═════ Texto de estudio

Santiago Abascal, diputado nacional en el Congreso y presidente del tercer partido político de nuestro país, tiene una responsabilidad clara para con sus votantes, pero también hacia el conjunto de la sociedad en tanto que es parte integrante de la soberanía nacional. No debería, en consecuencia, tomarnos por tontos haciéndonos creer que la futura amnistía a los políticos separatistas supone un golpe de Estado encubierto que conviene frenar a toda costa, pues ni tal cosa es cierta ni él es capaz de calibrar las consecuencias que sus declaraciones pueden provocar. En este sentido, su rueda de prensa del pasado martes 7 de noviembre merece ser señalada como lo que es: una llamada a la desobediencia impropia de un dirigente democrático que atenta contra el Estado de derecho y solo persigue caldear el ambiente y crispar los ánimos de la ciudadanía para obtener rédito político y meter al PP en un atolladero, otro más, de cara a la sesión de investidura. Por supuesto, la portavoz de Vox en el Congreso, Pepa Millán, condenó cualquier ataque violento, pero ¿hasta qué punto es sincera esta condena? Si uno se pasa cuatro años tachando al Gobierno de ilegítimo, traidor, criminal, terrorista y demás lindezas propias del enfermizo imaginario ultra, ¿no es lógico pensar que habrá quienes apuesten por la violencia como único medio para detener el supuesto cambio de régimen que está en marcha?

══════════

_Tarea 1_. Enumere los calificativos que, según el texto de estudio, se han aplicado al Gobierno durante cuatro años.
_Tarea 2_. Traduzca al inglés la siguiente oración del texto de estudio: «Por supuesto, la portavoz de Vox en el Congreso, Pepa Millán, condenó cualquier ataque violento, pero ¿hasta qué punto es sincera esta condena?»
Para resolver las tareas no es preciso consultar los datos.

═════ Datos sin procesar

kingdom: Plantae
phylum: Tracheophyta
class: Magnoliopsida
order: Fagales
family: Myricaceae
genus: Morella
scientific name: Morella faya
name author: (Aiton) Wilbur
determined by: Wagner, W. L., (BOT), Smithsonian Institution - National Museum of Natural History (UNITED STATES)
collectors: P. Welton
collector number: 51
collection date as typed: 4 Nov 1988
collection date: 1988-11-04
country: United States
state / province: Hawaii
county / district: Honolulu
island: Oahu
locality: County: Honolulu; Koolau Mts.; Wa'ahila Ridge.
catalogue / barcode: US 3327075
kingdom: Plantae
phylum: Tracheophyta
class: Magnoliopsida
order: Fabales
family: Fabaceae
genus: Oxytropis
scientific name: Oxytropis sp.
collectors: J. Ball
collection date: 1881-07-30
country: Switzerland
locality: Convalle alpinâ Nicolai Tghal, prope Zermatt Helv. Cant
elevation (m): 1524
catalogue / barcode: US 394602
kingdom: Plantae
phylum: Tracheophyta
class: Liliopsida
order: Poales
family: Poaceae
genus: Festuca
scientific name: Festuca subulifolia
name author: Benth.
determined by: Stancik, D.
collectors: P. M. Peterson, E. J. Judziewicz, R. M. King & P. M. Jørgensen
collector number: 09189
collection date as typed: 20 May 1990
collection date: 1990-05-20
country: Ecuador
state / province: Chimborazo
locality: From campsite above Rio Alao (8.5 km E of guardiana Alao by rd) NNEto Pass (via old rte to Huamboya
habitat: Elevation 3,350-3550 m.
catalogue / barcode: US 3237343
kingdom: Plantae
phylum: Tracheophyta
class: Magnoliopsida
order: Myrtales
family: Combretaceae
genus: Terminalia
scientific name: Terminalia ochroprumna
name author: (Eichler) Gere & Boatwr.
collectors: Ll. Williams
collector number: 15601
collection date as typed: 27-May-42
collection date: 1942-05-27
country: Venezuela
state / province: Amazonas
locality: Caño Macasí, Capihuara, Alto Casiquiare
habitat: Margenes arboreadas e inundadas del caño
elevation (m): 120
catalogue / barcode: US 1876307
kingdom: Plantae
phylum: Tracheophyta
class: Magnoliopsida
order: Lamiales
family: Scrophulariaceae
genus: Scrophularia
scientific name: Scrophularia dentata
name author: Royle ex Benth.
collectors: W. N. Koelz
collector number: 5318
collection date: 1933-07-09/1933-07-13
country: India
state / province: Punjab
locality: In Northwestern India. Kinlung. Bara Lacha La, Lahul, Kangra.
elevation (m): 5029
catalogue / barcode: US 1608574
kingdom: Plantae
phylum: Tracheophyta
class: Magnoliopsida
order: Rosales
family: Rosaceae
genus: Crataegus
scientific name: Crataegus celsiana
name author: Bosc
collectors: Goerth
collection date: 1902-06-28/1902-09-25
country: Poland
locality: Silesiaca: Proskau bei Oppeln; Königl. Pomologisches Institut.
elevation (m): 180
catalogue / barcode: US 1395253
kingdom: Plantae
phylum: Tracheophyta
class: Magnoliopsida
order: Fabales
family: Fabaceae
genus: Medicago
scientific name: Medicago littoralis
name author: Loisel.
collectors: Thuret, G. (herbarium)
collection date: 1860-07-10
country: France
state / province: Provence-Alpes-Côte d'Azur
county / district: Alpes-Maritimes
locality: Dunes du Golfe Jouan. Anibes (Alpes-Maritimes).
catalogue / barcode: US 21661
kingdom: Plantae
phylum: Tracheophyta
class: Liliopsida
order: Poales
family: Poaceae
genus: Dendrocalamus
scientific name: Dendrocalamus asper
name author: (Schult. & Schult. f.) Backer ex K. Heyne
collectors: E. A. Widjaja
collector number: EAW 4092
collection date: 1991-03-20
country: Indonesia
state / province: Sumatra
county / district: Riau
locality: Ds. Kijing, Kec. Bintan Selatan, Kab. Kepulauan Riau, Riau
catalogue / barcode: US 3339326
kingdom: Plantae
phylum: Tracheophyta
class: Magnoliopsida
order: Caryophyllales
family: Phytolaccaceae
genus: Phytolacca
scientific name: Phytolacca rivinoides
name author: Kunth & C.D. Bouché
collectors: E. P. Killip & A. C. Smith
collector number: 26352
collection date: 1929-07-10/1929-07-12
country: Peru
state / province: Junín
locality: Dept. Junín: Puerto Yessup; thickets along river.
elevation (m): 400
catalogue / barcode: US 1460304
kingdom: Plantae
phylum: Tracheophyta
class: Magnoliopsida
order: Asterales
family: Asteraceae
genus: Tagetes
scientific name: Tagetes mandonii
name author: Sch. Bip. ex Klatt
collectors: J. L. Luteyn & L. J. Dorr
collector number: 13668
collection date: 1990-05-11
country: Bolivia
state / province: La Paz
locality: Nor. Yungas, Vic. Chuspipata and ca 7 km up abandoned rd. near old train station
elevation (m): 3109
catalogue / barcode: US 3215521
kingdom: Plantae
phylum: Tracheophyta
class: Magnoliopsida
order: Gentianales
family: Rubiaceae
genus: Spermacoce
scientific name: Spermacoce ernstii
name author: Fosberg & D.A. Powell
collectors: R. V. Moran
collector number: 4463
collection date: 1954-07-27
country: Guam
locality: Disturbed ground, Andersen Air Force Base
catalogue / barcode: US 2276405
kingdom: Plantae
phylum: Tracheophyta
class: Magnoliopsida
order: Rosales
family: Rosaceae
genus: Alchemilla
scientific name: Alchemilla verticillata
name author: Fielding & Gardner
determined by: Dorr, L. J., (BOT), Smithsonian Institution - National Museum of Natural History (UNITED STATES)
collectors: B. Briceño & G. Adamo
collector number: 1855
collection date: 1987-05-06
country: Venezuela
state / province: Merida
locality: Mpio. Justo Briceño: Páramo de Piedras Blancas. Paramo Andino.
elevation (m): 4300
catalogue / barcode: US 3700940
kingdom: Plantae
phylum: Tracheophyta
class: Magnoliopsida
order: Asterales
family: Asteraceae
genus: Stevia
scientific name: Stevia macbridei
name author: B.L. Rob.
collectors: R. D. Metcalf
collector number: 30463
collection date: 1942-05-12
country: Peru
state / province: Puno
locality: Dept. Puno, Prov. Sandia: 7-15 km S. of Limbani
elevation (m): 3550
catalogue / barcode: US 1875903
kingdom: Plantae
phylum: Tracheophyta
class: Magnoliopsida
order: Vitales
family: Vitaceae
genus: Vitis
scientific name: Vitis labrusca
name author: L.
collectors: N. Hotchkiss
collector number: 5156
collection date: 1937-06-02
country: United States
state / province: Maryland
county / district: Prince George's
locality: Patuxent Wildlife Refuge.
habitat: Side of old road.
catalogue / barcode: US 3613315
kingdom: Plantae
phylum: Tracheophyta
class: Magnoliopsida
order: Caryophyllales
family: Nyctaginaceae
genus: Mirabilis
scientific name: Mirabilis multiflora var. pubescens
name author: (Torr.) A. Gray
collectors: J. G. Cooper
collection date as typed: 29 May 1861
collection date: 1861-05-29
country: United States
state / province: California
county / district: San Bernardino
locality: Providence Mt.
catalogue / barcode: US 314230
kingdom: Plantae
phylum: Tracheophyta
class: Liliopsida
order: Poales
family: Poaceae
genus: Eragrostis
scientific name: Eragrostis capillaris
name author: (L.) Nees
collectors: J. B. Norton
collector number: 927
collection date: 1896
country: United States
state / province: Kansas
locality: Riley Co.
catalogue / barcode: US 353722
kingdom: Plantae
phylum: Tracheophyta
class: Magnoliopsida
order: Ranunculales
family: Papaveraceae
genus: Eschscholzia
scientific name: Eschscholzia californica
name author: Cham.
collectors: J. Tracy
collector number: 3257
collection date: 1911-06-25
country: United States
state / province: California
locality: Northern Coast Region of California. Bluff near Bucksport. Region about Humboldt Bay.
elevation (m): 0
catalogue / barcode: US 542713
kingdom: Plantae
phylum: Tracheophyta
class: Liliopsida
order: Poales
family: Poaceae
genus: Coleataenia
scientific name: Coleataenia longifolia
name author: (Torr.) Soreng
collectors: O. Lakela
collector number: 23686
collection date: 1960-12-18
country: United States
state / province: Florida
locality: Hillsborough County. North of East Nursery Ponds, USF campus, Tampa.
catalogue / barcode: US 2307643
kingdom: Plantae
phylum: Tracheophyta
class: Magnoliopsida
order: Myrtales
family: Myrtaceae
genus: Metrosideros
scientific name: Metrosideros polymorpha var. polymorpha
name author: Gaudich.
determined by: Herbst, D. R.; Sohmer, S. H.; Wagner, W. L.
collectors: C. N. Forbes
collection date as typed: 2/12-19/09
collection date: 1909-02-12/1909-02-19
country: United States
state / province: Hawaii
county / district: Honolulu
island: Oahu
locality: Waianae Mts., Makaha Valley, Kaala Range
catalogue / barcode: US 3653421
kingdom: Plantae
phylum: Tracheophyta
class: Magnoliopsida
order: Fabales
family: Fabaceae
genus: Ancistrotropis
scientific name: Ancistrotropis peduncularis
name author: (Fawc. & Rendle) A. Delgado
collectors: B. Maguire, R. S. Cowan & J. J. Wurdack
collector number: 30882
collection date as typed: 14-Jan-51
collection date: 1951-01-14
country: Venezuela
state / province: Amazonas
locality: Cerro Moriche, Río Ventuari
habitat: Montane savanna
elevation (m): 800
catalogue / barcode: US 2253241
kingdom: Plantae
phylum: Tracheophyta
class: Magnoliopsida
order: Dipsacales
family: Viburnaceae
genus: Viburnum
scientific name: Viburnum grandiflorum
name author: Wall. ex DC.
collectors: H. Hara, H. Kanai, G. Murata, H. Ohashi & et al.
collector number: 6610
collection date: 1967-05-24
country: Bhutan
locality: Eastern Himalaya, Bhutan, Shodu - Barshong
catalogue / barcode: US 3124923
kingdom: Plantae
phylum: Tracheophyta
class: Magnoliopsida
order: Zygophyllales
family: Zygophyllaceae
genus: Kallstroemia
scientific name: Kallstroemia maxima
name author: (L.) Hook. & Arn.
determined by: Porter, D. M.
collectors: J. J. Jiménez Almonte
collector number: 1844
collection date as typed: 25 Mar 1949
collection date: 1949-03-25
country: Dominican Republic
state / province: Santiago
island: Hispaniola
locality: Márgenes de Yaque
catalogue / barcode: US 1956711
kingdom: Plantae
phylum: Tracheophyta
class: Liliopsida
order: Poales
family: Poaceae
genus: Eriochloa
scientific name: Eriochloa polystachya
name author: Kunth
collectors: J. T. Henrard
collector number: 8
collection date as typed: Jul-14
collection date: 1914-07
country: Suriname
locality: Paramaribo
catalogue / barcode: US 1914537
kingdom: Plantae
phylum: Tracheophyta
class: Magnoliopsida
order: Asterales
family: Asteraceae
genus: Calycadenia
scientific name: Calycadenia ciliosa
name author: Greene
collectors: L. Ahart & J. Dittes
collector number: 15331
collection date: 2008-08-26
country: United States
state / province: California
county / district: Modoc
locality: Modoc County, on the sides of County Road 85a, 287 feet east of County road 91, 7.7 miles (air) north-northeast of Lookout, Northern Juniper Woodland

══════════

_Respuesta 1_. ilegítimo, traidor, criminal, terrorista

_Respuesta 2_. Of course, the Vox spokesperson in Congress, Pepa Millán, condemned any violent attack, but to what extent is this condemnation sincere?